Wednesday, March 6, 2013

Comedy is tragedy plus time, right?

Disclaimer: Judging by the comments on my Feb stats post, you guys are all SUPER excited for this review. And you are going to be disappointed. I'm sorry. I cannot live up to all your expectations. Not the book. The book is super fun, but this review. 

So I read Agorafabulous!. And I really liked it! It was a fast read and I couldn't put it down. And then I started a new book and apparently forgot about it completely because not only have I not written a review for it yet, but I've written reviews for books I finished after it. Which I never do. I like to write the reviews in the order I read the books, even if they end up piling up. But I forgot all about it. So I don't really know what that means. When I think of the book, I remember really liking it. But apparently I don't think of it that often.

I put Agorafabulous!: Dispatches from My Bedroom by Sara Benincasa on my Goodreads To Read list after I saw Alice's review.
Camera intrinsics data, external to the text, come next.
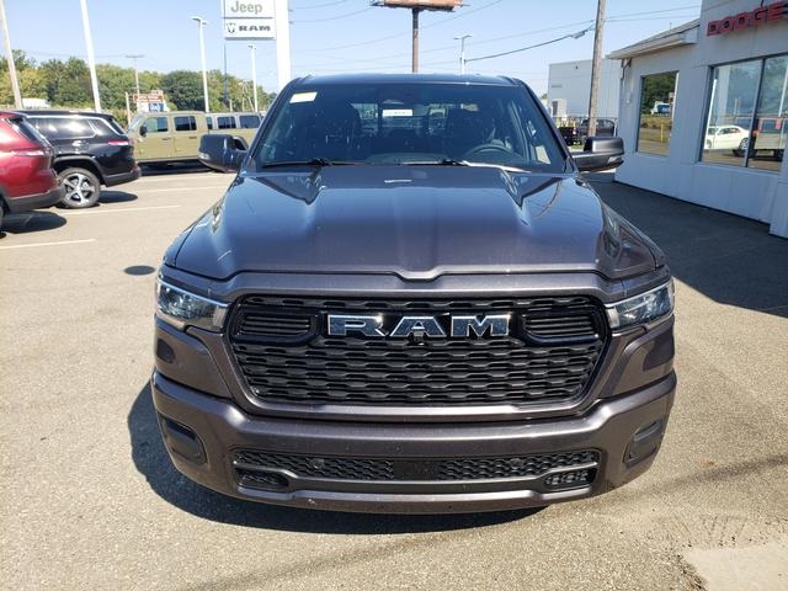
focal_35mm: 26
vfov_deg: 53.1
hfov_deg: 67.3
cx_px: 394
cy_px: 296
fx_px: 592
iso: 50
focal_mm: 4.3
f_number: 2.4
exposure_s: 1/681
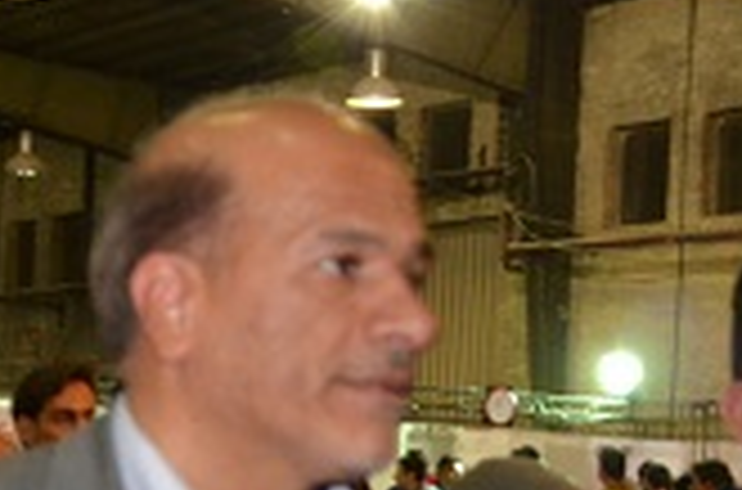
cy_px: 690
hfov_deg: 18.1
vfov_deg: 12.4
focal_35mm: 105
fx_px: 2158
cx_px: -256
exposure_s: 1/60
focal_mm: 18
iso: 800
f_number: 3.5
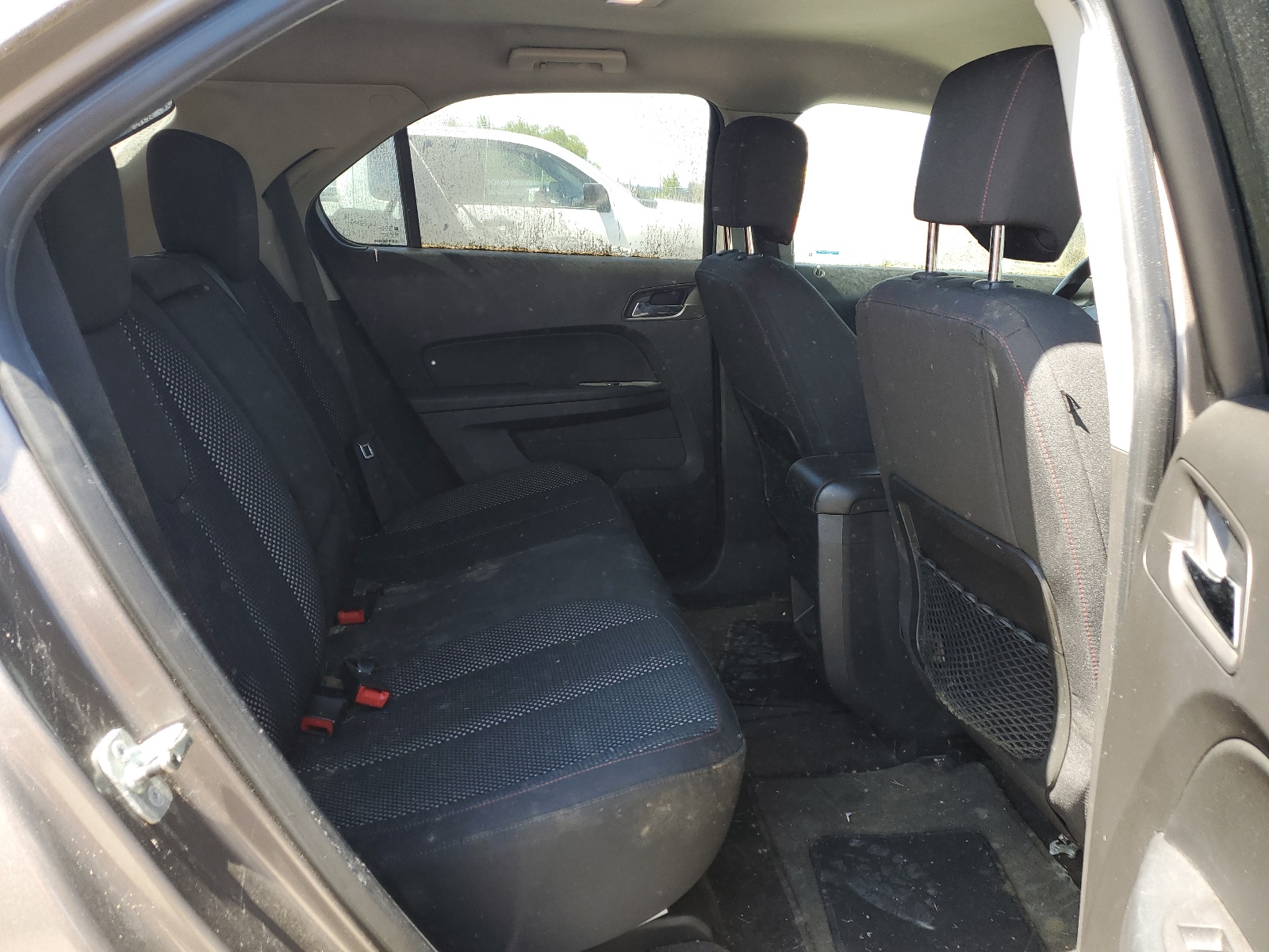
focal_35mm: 26
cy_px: 476
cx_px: 634
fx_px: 953
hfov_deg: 67.3
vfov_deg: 53.1
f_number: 1.5
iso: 50
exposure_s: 1/172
Then one day I had to make a trip to work up to Boston and I was almost done with the book I was reading and was afraid if I just bought it, I would be bookless. These are times I LOVE my Kindle because the night before the trip I can go "Shit I need a book for tomorrow. Oh here we go." And thus, I picked up Agorafabulous.

The book is a hilarious memoir of her struggles with Benincasa's various anxieties, primarily her agoraphobia. The stories are funny without sacrificing the seriousness of her condition. Agoraphobia is serious, even if the results are absurd. Plus she pulled me in cos she's a Jersey girl who went to school in Boston, so I can appreciate her comments like "New Jersey claims to be a state, but it is actually a gigantic slab of cement upon which malls sprout like blisters and corns on the scrubby feet of overworked, chain-smoking strippers,"* because this is not untrue.

Benincasa takes us through her trip to Sicily and her first serious panic attack, her agoraphobia in college when she couldn't even go to the bathroom and instead peed in bowls, to working as a personal assistant for an abusive spiritual guru, teaching in Texas, and eventually becoming a comedian in NYC. The settings are different but she's still dealing with her anxieties and his hilarious the whole time so it's cool.

I can't really think of what else to say but while I was looking through my highlights to write this I realized I would just like to share a bunch of quotes. Because they're GREAT.

"Thus did I end up in Sicily, the Alabama of Italy."

"Our particular trip was enlivened by the presence of a foursome of bitchtastic bottle blondes from the girls' tennis team. This cuntsquare of future real estate agents and PR associates..."

"Any average crazy person can worry one friend into action. But two? That's advanced achievement in the art of being nuts."

"I wasn't rich enough to follow my dream of living among noble brown stereotypes, which is why this book isn't called Eat, Pray, Love."

"On any given block in New York, I was bound to be, if not the sanest individual, at least not one of the craziest."

If I didn't have this on Kindle, I'd stick it on my shelf right next to The Bloggess's Let's Pretend book and I could have a "hilarious memoir by ladies with mental problems" shelf. It can sit next to my "white middle class straight guy problems" shelf. If I ever get around to organized my bookshelves, these are the types of categories I'm going with.

*I realized after I already wrote this paragraph that Alice also quoted this line in her review. Because it's that good.

Title quote from page 235/location 3278

Benincasa, Sara. Agorafabulous! Dispatches from My Bedroom. Harper Collins, 2012. Kindle edition.